What you are asked to do: Provide the data again in its entirety, exactly as given.

Provided information:
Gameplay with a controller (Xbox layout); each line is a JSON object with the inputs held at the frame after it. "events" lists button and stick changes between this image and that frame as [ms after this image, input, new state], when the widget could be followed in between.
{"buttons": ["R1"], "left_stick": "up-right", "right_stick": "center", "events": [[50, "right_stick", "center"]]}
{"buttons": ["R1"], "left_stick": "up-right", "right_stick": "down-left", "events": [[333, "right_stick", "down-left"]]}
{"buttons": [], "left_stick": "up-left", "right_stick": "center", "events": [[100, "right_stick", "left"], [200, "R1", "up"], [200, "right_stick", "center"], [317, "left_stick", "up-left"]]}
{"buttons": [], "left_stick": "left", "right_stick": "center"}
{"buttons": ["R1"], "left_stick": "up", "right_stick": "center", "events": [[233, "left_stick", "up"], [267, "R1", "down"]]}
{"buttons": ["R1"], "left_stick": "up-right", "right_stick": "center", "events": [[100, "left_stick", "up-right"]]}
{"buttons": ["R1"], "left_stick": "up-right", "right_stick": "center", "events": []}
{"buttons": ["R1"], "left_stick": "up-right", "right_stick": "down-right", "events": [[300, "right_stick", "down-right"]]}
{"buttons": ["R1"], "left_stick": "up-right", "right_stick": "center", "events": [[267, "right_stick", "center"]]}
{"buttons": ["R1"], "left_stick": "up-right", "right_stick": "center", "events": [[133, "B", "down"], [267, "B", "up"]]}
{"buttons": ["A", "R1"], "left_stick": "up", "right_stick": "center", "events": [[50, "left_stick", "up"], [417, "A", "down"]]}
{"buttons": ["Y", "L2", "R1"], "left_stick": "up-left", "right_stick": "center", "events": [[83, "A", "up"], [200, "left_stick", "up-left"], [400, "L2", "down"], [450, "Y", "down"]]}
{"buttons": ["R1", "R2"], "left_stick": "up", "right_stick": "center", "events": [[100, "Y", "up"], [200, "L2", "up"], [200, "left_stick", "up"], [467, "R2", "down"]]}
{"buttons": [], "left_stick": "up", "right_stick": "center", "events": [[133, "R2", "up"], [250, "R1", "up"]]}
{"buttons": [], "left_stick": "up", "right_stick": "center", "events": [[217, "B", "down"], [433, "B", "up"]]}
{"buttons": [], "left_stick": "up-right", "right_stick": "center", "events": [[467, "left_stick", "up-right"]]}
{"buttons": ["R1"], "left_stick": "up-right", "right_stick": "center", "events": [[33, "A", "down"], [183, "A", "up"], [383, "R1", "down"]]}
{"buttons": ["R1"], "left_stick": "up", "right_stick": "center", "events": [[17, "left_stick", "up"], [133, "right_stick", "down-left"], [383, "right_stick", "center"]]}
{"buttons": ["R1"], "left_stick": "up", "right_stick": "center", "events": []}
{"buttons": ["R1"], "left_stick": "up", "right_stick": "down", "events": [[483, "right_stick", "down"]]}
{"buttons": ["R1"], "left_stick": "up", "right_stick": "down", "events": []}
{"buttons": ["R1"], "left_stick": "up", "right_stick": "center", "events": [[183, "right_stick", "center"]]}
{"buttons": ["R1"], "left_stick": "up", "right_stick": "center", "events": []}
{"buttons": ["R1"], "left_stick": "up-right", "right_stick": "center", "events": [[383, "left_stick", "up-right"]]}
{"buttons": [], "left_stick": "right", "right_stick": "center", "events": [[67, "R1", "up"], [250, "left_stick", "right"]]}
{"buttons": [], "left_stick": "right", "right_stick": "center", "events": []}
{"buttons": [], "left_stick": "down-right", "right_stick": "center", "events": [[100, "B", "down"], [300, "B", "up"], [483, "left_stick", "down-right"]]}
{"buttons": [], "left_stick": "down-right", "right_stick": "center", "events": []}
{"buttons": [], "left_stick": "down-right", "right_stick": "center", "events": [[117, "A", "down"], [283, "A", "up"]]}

Finished exercise:
Gameplay with a controller (Xbox layout); each line is a JSON object with the inputs held at the frame after it. "events" lists button and stick changes between this image and that frame as [ms after this image, input, new state], when the widget could be followed in between.
{"buttons": ["R1"], "left_stick": "up-right", "right_stick": "center", "events": [[50, "right_stick", "center"]]}
{"buttons": ["R1"], "left_stick": "up-right", "right_stick": "down-left", "events": [[333, "right_stick", "down-left"]]}
{"buttons": [], "left_stick": "up-left", "right_stick": "center", "events": [[100, "right_stick", "left"], [200, "R1", "up"], [200, "right_stick", "center"], [317, "left_stick", "up-left"]]}
{"buttons": [], "left_stick": "left", "right_stick": "center"}
{"buttons": ["R1"], "left_stick": "up", "right_stick": "center", "events": [[233, "left_stick", "up"], [267, "R1", "down"]]}
{"buttons": ["R1"], "left_stick": "up-right", "right_stick": "center", "events": [[100, "left_stick", "up-right"]]}
{"buttons": ["R1"], "left_stick": "up-right", "right_stick": "center", "events": []}
{"buttons": ["R1"], "left_stick": "up-right", "right_stick": "down-right", "events": [[300, "right_stick", "down-right"]]}
{"buttons": ["R1"], "left_stick": "up-right", "right_stick": "center", "events": [[267, "right_stick", "center"]]}
{"buttons": ["R1"], "left_stick": "up-right", "right_stick": "center", "events": [[133, "B", "down"], [267, "B", "up"]]}
{"buttons": ["A", "R1"], "left_stick": "up", "right_stick": "center", "events": [[50, "left_stick", "up"], [417, "A", "down"]]}
{"buttons": ["Y", "L2", "R1"], "left_stick": "up-left", "right_stick": "center", "events": [[83, "A", "up"], [200, "left_stick", "up-left"], [400, "L2", "down"], [450, "Y", "down"]]}
{"buttons": ["R1", "R2"], "left_stick": "up", "right_stick": "center", "events": [[100, "Y", "up"], [200, "L2", "up"], [200, "left_stick", "up"], [467, "R2", "down"]]}
{"buttons": [], "left_stick": "up", "right_stick": "center", "events": [[133, "R2", "up"], [250, "R1", "up"]]}
{"buttons": [], "left_stick": "up", "right_stick": "center", "events": [[217, "B", "down"], [433, "B", "up"]]}
{"buttons": [], "left_stick": "up-right", "right_stick": "center", "events": [[467, "left_stick", "up-right"]]}
{"buttons": ["R1"], "left_stick": "up-right", "right_stick": "center", "events": [[33, "A", "down"], [183, "A", "up"], [383, "R1", "down"]]}
{"buttons": ["R1"], "left_stick": "up", "right_stick": "center", "events": [[17, "left_stick", "up"], [133, "right_stick", "down-left"], [383, "right_stick", "center"]]}
{"buttons": ["R1"], "left_stick": "up", "right_stick": "center", "events": []}
{"buttons": ["R1"], "left_stick": "up", "right_stick": "down", "events": [[483, "right_stick", "down"]]}
{"buttons": ["R1"], "left_stick": "up", "right_stick": "down", "events": []}
{"buttons": ["R1"], "left_stick": "up", "right_stick": "center", "events": [[183, "right_stick", "center"]]}
{"buttons": ["R1"], "left_stick": "up", "right_stick": "center", "events": []}
{"buttons": ["R1"], "left_stick": "up-right", "right_stick": "center", "events": [[383, "left_stick", "up-right"]]}
{"buttons": [], "left_stick": "right", "right_stick": "center", "events": [[67, "R1", "up"], [250, "left_stick", "right"]]}
{"buttons": [], "left_stick": "right", "right_stick": "center", "events": []}
{"buttons": [], "left_stick": "down-right", "right_stick": "center", "events": [[100, "B", "down"], [300, "B", "up"], [483, "left_stick", "down-right"]]}
{"buttons": [], "left_stick": "down-right", "right_stick": "center", "events": []}
{"buttons": [], "left_stick": "down-right", "right_stick": "center", "events": [[117, "A", "down"], [283, "A", "up"]]}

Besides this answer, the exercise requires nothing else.